Excerpt to read: Begin

However, it is important to spend some time reviewing the context in which the Third Reading of this important Bill takes place, particularly against the background of our not having had the advantage of having the Budget Statement available to us when we were on Report. We are now better informed in terms of the updated projections that have been done by the Office for Budget Responsibility, which inform this debate directly. I cannot resist the temptation to say to my noble friend that we are also better informed on CPI in that, as we were speaking on Report last week, the BBC was reporting that the February monthly figure for inflation had ticked up by 0.1% from 2.7% to 2.8%. Admittedly, that is two points away from the magic 3% that I was using in an amendment—as it happens, unsuccessfully—to try to get some inflation protection for people on benefits.

Excerpt to read: End
Records for the task: Begin

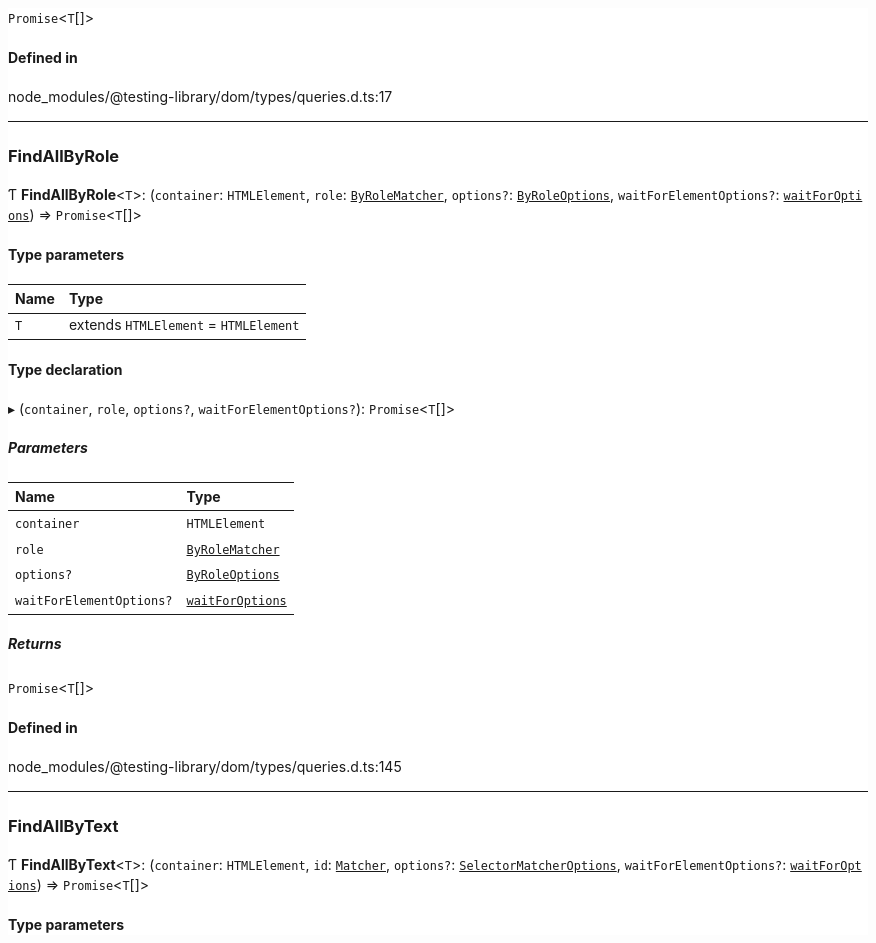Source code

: `Promise`<`T`[]\>

#### Defined in

node_modules/@testing-library/dom/types/queries.d.ts:17

___

### FindAllByRole

Ƭ **FindAllByRole**<`T`\>: (`container`: `HTMLElement`, `role`: [`ByRoleMatcher`](akashaproject_ui_awf_testing_utils.md#byrolematcher), `options?`: [`ByRoleOptions`](../interfaces/akashaproject_ui_awf_testing_utils.queries.ByRoleOptions.md), `waitForElementOptions?`: [`waitForOptions`](../interfaces/akashaproject_ui_awf_testing_utils.waitForOptions.md)) => `Promise`<`T`[]\>

#### Type parameters

| Name | Type |
| :------ | :------ |
| `T` | extends `HTMLElement` = `HTMLElement` |

#### Type declaration

▸ (`container`, `role`, `options?`, `waitForElementOptions?`): `Promise`<`T`[]\>

##### Parameters

| Name | Type |
| :------ | :------ |
| `container` | `HTMLElement` |
| `role` | [`ByRoleMatcher`](akashaproject_ui_awf_testing_utils.md#byrolematcher) |
| `options?` | [`ByRoleOptions`](../interfaces/akashaproject_ui_awf_testing_utils.queries.ByRoleOptions.md) |
| `waitForElementOptions?` | [`waitForOptions`](../interfaces/akashaproject_ui_awf_testing_utils.waitForOptions.md) |

##### Returns

`Promise`<`T`[]\>

#### Defined in

node_modules/@testing-library/dom/types/queries.d.ts:145

___

### FindAllByText

Ƭ **FindAllByText**<`T`\>: (`container`: `HTMLElement`, `id`: [`Matcher`](akashaproject_ui_awf_testing_utils.md#matcher), `options?`: [`SelectorMatcherOptions`](../interfaces/akashaproject_ui_awf_testing_utils.queryHelpers.SelectorMatcherOptions.md), `waitForElementOptions?`: [`waitForOptions`](../interfaces/akashaproject_ui_awf_testing_utils.waitForOptions.md)) => `Promise`<`T`[]\>

#### Type parameters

Records for the task: End

> **Task requirements**:
(1) Copy the passage of the Third Reading excerpt from "However, it is" to "people on benefits.".
(2) In the records, rewrite only the lines from the line with "### FindAllByRole" to the line with "### FindAllByText", changing "Returns" to "Return type" and leaving everything else the same.
The records are unrelated to the text.

> **Solutions below**:
(1)
However, it is important to spend some time reviewing the context in which the Third Reading of this important Bill takes place, particularly against the background of our not having had the advantage of having the Budget Statement available to us when we were on Report. We are now better informed in terms of the updated projections that have been done by the Office for Budget Responsibility, which inform this debate directly. I cannot resist the temptation to say to my noble friend that we are also better informed on CPI in that, as we were speaking on Report last week, the BBC was reporting that the February monthly figure for inflation had ticked up by 0.1% from 2.7% to 2.8%. Admittedly, that is two points away from the magic 3% that I was using in an amendment—as it happens, unsuccessfully—to try to get some inflation protection for people on benefits.

(2)
### FindAllByRole

Ƭ **FindAllByRole**<`T`\>: (`container`: `HTMLElement`, `role`: [`ByRoleMatcher`](akashaproject_ui_awf_testing_utils.md#byrolematcher), `options?`: [`ByRoleOptions`](../interfaces/akashaproject_ui_awf_testing_utils.queries.ByRoleOptions.md), `waitForElementOptions?`: [`waitForOptions`](../interfaces/akashaproject_ui_awf_testing_utils.waitForOptions.md)) => `Promise`<`T`[]\>

#### Type parameters

| Name | Type |
| :------ | :------ |
| `T` | extends `HTMLElement` = `HTMLElement` |

#### Type declaration

▸ (`container`, `role`, `options?`, `waitForElementOptions?`): `Promise`<`T`[]\>

##### Parameters

| Name | Type |
| :------ | :------ |
| `container` | `HTMLElement` |
| `role` | [`ByRoleMatcher`](akashaproject_ui_awf_testing_utils.md#byrolematcher) |
| `options?` | [`ByRoleOptions`](../interfaces/akashaproject_ui_awf_testing_utils.queries.ByRoleOptions.md) |
| `waitForElementOptions?` | [`waitForOptions`](../interfaces/akashaproject_ui_awf_testing_utils.waitForOptions.md) |

##### Return type

`Promise`<`T`[]\>

#### Defined in

node_modules/@testing-library/dom/types/queries.d.ts:145

___

### FindAllByText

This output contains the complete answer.